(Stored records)
▽

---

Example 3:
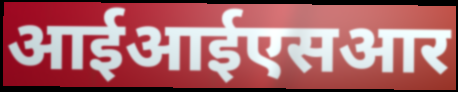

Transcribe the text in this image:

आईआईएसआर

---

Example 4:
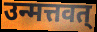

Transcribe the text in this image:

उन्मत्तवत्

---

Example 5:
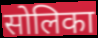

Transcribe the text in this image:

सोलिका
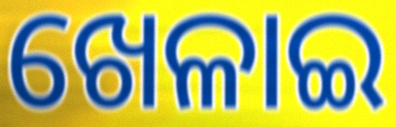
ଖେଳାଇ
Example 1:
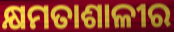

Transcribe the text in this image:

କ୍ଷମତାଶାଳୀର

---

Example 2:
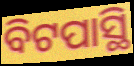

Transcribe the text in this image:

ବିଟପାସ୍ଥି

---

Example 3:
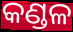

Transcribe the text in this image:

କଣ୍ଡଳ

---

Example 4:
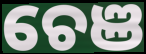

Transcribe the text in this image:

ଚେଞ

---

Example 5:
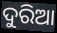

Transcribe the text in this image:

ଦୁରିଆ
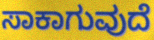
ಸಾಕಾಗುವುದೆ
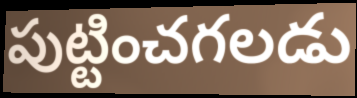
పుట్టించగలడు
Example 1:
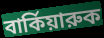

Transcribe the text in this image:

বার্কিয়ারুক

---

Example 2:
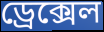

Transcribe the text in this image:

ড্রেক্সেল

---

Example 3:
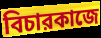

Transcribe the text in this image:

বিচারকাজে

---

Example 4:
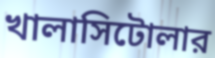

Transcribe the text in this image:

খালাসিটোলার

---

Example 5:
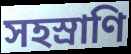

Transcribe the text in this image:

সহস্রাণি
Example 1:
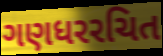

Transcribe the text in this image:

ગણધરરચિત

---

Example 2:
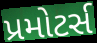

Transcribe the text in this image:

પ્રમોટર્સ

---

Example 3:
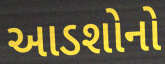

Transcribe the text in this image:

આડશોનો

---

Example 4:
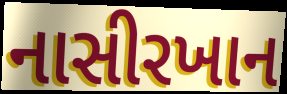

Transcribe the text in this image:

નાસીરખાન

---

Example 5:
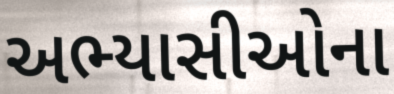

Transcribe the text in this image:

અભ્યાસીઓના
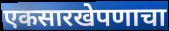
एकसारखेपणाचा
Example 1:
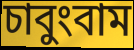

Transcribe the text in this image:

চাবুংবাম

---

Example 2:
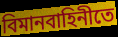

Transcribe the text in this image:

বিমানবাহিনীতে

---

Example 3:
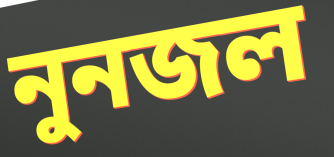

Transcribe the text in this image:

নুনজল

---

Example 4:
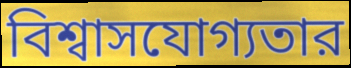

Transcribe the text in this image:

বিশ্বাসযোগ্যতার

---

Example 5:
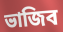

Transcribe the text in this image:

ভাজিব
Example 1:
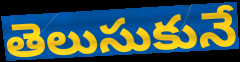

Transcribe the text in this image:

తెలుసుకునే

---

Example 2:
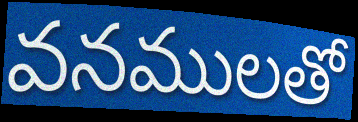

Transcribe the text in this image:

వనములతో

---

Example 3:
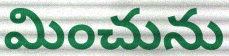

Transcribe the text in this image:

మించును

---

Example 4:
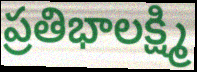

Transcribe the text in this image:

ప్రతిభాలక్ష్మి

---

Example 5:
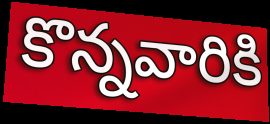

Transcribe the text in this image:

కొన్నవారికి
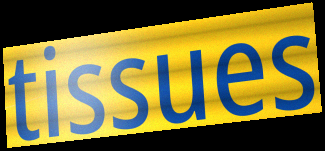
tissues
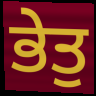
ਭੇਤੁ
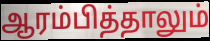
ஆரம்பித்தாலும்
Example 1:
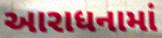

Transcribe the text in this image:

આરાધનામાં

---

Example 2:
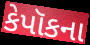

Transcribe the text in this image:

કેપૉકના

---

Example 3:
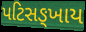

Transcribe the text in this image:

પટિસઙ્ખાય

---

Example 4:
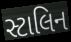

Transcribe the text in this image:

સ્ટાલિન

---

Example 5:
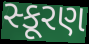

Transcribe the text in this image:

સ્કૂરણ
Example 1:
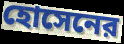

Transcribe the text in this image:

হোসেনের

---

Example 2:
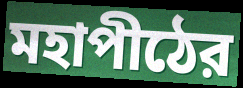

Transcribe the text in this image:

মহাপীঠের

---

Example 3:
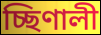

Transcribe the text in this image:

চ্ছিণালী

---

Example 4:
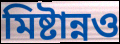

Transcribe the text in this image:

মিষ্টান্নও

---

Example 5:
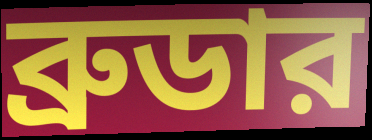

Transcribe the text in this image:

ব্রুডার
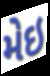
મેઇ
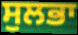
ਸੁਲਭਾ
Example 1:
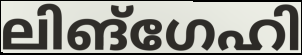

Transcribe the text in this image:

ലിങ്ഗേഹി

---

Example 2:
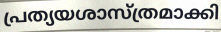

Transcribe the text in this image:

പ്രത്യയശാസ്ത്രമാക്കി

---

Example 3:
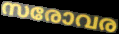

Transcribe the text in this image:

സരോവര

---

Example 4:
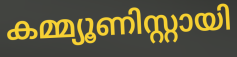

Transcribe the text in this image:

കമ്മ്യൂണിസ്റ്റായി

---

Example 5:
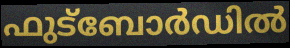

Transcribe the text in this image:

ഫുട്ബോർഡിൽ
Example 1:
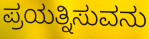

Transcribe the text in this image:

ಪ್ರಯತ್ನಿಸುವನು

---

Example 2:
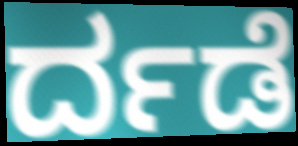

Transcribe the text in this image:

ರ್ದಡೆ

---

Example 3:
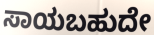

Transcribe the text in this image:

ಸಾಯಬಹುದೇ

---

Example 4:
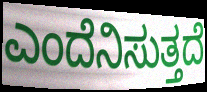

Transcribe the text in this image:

△

◆ TASK OBJECTIVE
Copy every line of the listing above word for word, but leave the pictures out of your copy.

◆ RESULT FOR THIS TASK
---

Example 3:

Transcribe the text in this image:

आईआईएसआर

---

Example 4:

Transcribe the text in this image:

उन्मत्तवत्

---

Example 5:

Transcribe the text in this image:

सोलिका
ଖେଳାଇ
Example 1:

Transcribe the text in this image:

କ୍ଷମତାଶାଳୀର

---

Example 2:

Transcribe the text in this image:

ବିଟପାସ୍ଥି

---

Example 3:

Transcribe the text in this image:

କଣ୍ଡଳ

---

Example 4:

Transcribe the text in this image:

ଚେଞ

---

Example 5:

Transcribe the text in this image:

ଦୁରିଆ
ಸಾಕಾಗುವುದೆ
పుట్టించగలడు
Example 1:

Transcribe the text in this image:

বার্কিয়ারুক

---

Example 2:

Transcribe the text in this image:

ড্রেক্সেল

---

Example 3:

Transcribe the text in this image:

বিচারকাজে

---

Example 4:

Transcribe the text in this image:

খালাসিটোলার

---

Example 5:

Transcribe the text in this image:

সহস্রাণি
Example 1:

Transcribe the text in this image:

ગણધરરચિત

---

Example 2:

Transcribe the text in this image:

પ્રમોટર્સ

---

Example 3:

Transcribe the text in this image:

આડશોનો

---

Example 4:

Transcribe the text in this image:

નાસીરખાન

---

Example 5:

Transcribe the text in this image:

અભ્યાસીઓના
एकसारखेपणाचा
Example 1:

Transcribe the text in this image:

চাবুংবাম

---

Example 2:

Transcribe the text in this image:

বিমানবাহিনীতে

---

Example 3:

Transcribe the text in this image:

নুনজল

---

Example 4:

Transcribe the text in this image:

বিশ্বাসযোগ্যতার

---

Example 5:

Transcribe the text in this image:

ভাজিব
Example 1:

Transcribe the text in this image:

తెలుసుకునే

---

Example 2:

Transcribe the text in this image:

వనములతో

---

Example 3:

Transcribe the text in this image:

మించును

---

Example 4:

Transcribe the text in this image:

ప్రతిభాలక్ష్మి

---

Example 5:

Transcribe the text in this image:

కొన్నవారికి
tissues
ਭੇਤੁ
ஆரம்பித்தாலும்
Example 1:

Transcribe the text in this image:

આરાધનામાં

---

Example 2:

Transcribe the text in this image:

કેપૉકના

---

Example 3:

Transcribe the text in this image:

પટિસઙ્ખાય

---

Example 4:

Transcribe the text in this image:

સ્ટાલિન

---

Example 5:

Transcribe the text in this image:

સ્કૂરણ
Example 1:

Transcribe the text in this image:

হোসেনের

---

Example 2:

Transcribe the text in this image:

মহাপীঠের

---

Example 3:

Transcribe the text in this image:

চ্ছিণালী

---

Example 4:

Transcribe the text in this image:

মিষ্টান্নও

---

Example 5:

Transcribe the text in this image:

ব্রুডার
મેઇ
ਸੁਲਭਾ
Example 1:

Transcribe the text in this image:

ലിങ്ഗേഹി

---

Example 2:

Transcribe the text in this image:

പ്രത്യയശാസ്ത്രമാക്കി

---

Example 3:

Transcribe the text in this image:

സരോവര

---

Example 4:

Transcribe the text in this image:

കമ്മ്യൂണിസ്റ്റായി

---

Example 5:

Transcribe the text in this image:

ഫുട്ബോർഡിൽ
Example 1:

Transcribe the text in this image:

ಪ್ರಯತ್ನಿಸುವನು

---

Example 2:

Transcribe the text in this image:

ರ್ದಡೆ

---

Example 3:

Transcribe the text in this image:

ಸಾಯಬಹುದೇ

---

Example 4:

Transcribe the text in this image:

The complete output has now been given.